When the provincial Crown, in a normal domestic private prosecution, moves to take over and stay a charge, such an act is considered and intentional, and - while it need not be explained by the Crown - can attract attention as an considered intervention of government directed at the outcome of a criminal prosecution. However in the case of international crimes prosecution, the prohibition against even the initiation of a private prosecution without federal A-G consent leaves the decision-making process thoroughly insulated from public scrutiny. A filed complaint alleging commission of an international crime could be met with stony silence, never to be explained.
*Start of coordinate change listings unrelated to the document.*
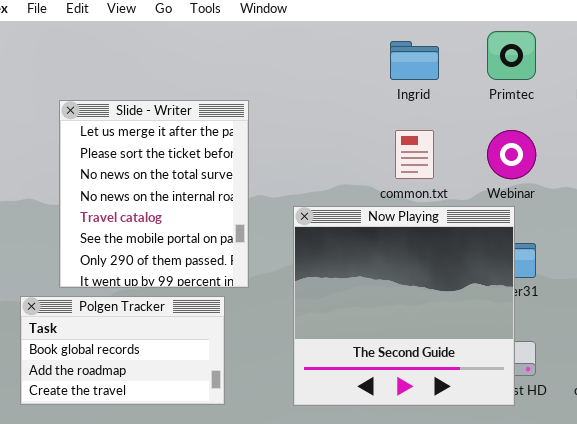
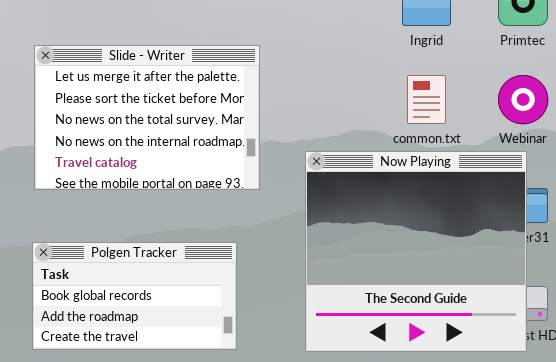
Slide - Writer: [59,100,249,288] -> [34,45,260,190], resized

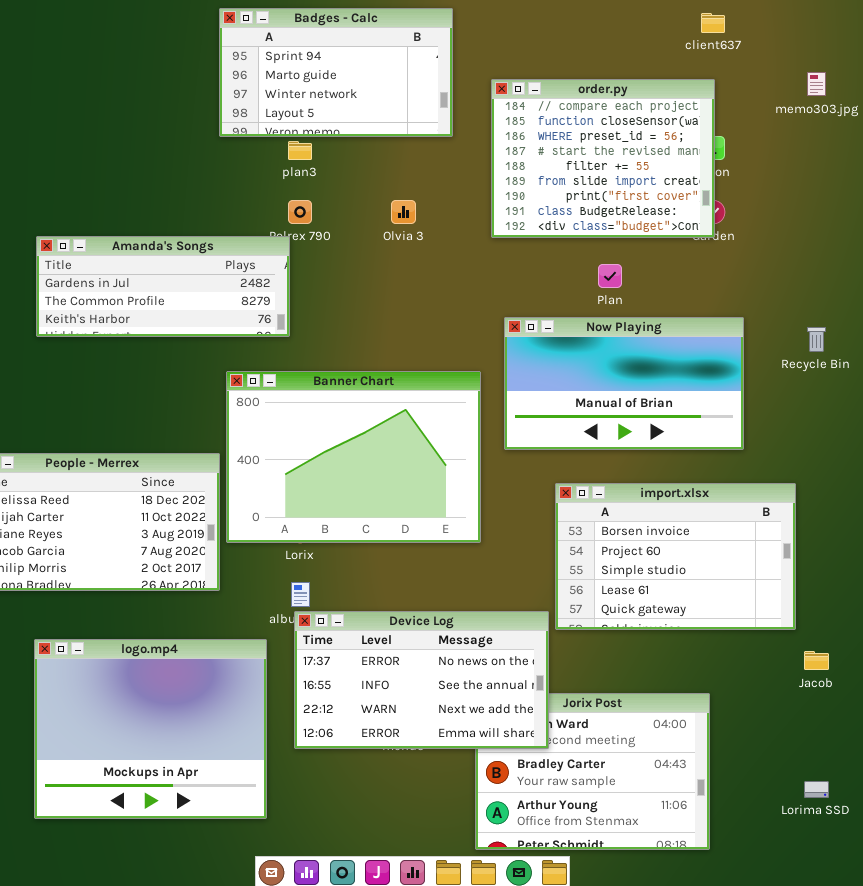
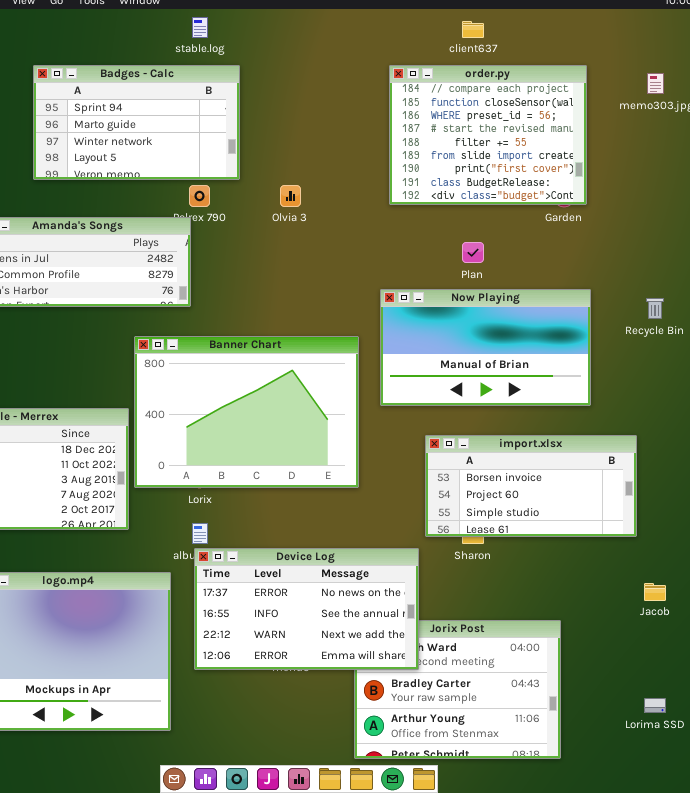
Badges - Calc: [219,8,453,137] -> [33,65,240,180], moved
client637: [701,13,725,33] -> [462,21,484,38], moved
order.py: [491,79,715,238] -> [389,65,587,205], moved
import.xlsx: [555,483,796,630] -> [425,435,637,537], resized

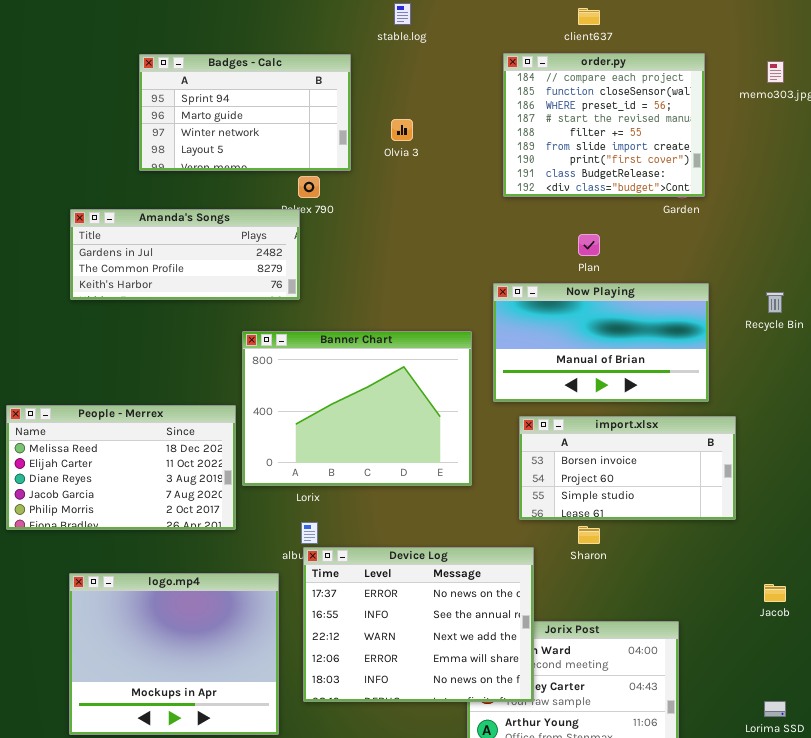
stable.log: [192,17,208,38] -> [394,3,411,25], moved
Olvia 3: [280,185,301,207] -> [391,119,413,141], moved
import.xlsx: [425,435,637,537] -> [519,416,736,520], moved
Device Log: [194,548,419,670] -> [303,547,534,702], resized

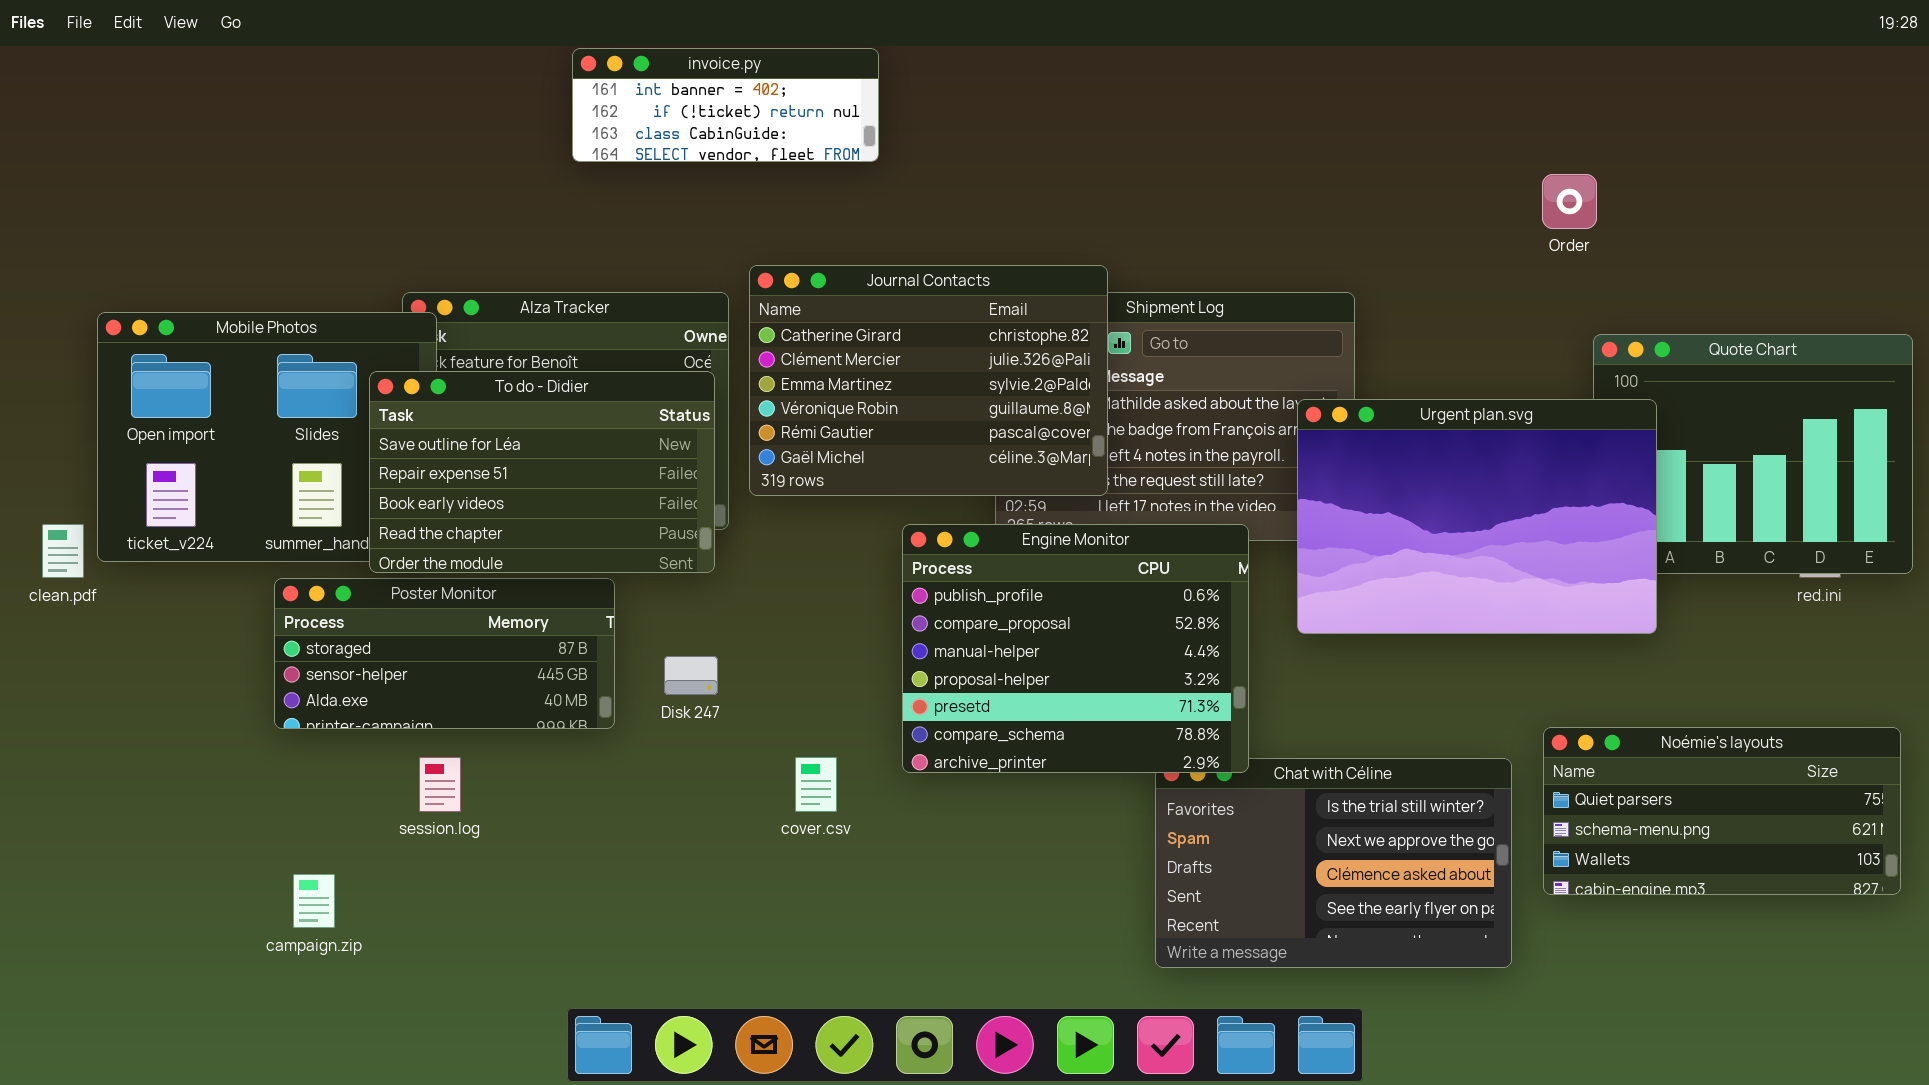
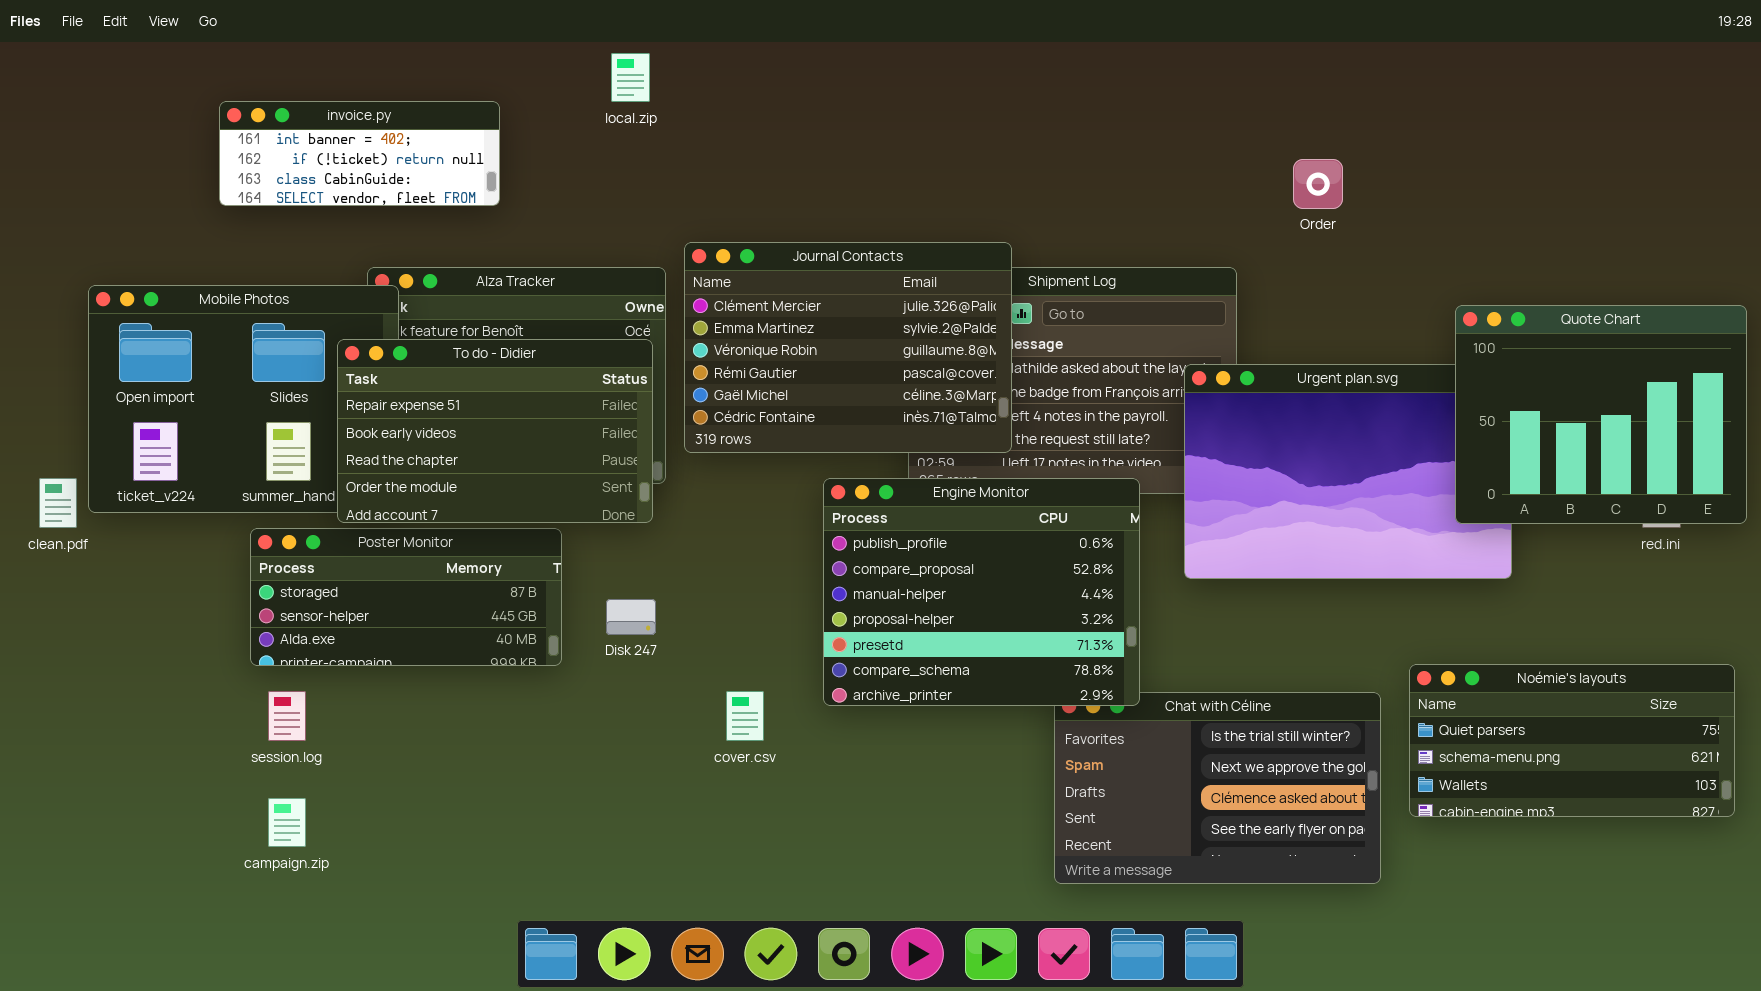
invoice.py: [572,48,879,162] -> [219,101,500,206], moved
Order: [1542,174,1597,229] -> [1293,159,1343,209], moved
Journal Contacts: [749,265,1108,496] -> [684,242,1012,453], scrolled down 1 row
Quote Chart: [1593,334,1913,574] -> [1455,305,1747,524], raised
To do - Didier: [369,371,715,573] -> [337,339,653,523], scrolled down 1 row
session.log: [419,757,461,812] -> [268,691,306,741], moved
Further, while a Crown-Attorney's role in adversarial legal proceedings is recognized as being "impartial" in the sense of "doing justice" rather than to "winning", the federal A-G in Canada and the federal Minister of Justice in Canada are one and the same person: an elected MP and cabinet member of the party in power. As the consent provision require the "personal consent in writing" of this politician the potential for inappropriate political bias is undeniable.
In effect, the consent provision can operate as a politically-motivated case-by-case "immunity" or "prosecution-veto" authority. In this regard its exercise (or simple prosecutorial neglect through silence) may operate to trigger the default jurisdiction of the International Criminal Court in the same fashion that any Canadian legal doctrine of head-of-state immunity might. For that discussion see Ch.12, s.3: "The International Criminal Court: Immunity and ICC Default Jurisdiction" (and generally: Ch.3 "Immunities").
4. Crimes Against Humanity Fund
The CAHWCA also establishes the "Crimes Against Humanity Fund" into which shall be paid all fines, proceeds of crime seized (and property liquidated), reparations and donations thereto. Such funds may be paid to the ICC and/or to victims and their families, at the discretion of the A-G [CAHWCA s.30-32].